Les experts doivent produire une analyse détaillée du sous-secteur, en identifiant les freins techniques, institutionnels et financiers, avant de proposer des solutions opérationnelles. L’enjeu est aussi de mieux coordonner les initiatives en cours et d’attirer les financements nécessaires.

Le ministère congolais de l’Agriculture s’aligne sur l’orientation présidentielle connue sous le nom de « revanche du sol sur le sous-sol », qui mise sur la terre comme moteur de développement alternatif aux ressources minières. Selon les autorités, un secteur agricole renforcé permettrait non seulement de réduire la pauvreté rurale, mais aussi de créer des emplois pérennes et d’améliorer la sécurité alimentaire.
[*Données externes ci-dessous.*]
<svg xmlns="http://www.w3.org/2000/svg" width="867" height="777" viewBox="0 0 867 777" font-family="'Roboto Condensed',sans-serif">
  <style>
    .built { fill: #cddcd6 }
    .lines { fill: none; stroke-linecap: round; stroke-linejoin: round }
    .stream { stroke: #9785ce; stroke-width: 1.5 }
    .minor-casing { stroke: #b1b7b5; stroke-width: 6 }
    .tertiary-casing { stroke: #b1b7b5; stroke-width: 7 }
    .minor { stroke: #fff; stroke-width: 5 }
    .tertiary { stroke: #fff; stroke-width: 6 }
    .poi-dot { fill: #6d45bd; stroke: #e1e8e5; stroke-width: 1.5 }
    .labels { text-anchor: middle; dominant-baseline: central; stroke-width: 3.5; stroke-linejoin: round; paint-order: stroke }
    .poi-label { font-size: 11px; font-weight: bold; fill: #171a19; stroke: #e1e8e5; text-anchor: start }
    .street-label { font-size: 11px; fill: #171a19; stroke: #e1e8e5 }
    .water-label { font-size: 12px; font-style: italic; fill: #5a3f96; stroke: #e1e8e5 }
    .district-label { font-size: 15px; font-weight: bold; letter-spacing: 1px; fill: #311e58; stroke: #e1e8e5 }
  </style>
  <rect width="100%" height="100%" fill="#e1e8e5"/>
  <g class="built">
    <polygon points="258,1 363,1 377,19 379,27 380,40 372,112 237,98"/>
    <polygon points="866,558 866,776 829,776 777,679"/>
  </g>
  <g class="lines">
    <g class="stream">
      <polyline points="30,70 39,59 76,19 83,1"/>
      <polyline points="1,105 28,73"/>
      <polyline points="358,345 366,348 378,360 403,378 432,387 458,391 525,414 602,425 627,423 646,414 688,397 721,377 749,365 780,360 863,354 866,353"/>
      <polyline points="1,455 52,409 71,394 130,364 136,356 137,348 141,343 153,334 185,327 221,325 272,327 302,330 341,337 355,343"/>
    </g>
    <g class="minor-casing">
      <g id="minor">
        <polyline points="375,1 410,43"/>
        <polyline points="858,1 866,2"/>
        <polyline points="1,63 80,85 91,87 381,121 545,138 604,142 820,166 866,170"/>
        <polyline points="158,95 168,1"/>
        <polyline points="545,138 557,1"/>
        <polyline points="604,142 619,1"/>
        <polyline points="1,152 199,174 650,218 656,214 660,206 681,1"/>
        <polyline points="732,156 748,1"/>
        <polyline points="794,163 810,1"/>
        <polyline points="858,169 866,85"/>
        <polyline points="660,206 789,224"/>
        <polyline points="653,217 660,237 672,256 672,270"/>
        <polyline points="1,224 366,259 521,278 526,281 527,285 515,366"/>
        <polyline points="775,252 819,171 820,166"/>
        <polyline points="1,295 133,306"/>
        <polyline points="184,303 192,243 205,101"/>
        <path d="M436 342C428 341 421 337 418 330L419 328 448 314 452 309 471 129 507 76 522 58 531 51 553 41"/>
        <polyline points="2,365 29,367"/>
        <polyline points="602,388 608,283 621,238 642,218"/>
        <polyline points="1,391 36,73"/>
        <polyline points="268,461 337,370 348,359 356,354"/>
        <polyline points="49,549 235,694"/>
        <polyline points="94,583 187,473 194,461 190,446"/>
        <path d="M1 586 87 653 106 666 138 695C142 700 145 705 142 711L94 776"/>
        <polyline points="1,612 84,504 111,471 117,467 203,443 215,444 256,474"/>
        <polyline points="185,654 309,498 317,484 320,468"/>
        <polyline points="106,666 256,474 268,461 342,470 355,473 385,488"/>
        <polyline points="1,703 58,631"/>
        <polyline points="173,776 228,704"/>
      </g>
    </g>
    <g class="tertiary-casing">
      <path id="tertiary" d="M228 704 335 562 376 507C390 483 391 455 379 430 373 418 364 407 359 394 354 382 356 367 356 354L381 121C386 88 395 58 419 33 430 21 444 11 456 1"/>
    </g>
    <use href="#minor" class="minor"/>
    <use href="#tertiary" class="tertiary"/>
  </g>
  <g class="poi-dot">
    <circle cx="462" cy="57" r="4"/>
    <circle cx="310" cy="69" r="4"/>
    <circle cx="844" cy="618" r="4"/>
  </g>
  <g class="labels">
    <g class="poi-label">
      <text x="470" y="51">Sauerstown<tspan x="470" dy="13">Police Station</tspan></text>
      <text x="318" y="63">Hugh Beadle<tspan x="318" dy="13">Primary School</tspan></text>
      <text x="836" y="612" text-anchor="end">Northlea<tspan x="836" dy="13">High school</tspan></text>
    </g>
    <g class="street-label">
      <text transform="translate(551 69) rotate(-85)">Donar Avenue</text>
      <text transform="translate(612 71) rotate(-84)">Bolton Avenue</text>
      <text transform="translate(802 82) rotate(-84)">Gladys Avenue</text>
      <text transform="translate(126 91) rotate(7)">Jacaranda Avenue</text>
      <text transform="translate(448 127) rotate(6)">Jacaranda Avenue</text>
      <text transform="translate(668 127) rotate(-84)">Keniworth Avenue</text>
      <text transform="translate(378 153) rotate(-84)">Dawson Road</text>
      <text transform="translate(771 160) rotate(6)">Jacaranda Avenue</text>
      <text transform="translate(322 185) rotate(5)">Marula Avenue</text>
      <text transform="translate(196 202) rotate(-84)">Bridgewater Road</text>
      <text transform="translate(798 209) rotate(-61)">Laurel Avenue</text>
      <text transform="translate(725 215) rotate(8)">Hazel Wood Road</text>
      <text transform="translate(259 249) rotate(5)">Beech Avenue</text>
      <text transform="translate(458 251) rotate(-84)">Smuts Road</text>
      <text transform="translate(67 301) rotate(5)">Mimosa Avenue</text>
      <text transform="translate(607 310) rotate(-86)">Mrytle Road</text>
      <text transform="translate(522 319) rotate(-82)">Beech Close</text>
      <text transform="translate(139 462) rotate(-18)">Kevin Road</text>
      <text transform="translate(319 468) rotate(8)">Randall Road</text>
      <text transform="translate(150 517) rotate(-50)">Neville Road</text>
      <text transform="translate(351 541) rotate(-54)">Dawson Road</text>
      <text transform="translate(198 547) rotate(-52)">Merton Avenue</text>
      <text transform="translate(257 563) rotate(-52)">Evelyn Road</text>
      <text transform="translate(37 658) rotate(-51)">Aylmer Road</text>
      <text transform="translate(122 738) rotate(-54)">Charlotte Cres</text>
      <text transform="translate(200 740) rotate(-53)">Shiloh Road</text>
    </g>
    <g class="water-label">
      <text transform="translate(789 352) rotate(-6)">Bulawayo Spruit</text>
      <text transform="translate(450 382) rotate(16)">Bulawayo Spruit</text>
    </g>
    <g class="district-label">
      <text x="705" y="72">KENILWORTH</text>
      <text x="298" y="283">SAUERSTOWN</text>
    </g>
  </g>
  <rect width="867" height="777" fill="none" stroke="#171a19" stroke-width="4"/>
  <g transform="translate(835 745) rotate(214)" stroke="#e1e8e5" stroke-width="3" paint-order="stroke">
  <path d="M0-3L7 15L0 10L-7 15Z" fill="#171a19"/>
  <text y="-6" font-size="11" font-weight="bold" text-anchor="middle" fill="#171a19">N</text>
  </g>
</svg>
La FAO, partenaire principal du projet, y voit une opportunité historique. « Ce cadre stratégique doit devenir un levier de transformation agricole, économique et sociale pour la RDC, » a insisté son représentant. L’agence onusienne réaffirme ainsi sa volonté d’accompagner techniquement et financièrement les réformes structurelles attendues.

La réussite de cette stratégie dépendra toutefois de la capacité des pouvoirs publics à intégrer les recommandations issues de l’atelier, à mobiliser les ressources internes et externes, et surtout à traduire les engagements en actions concrètes sur le terrain.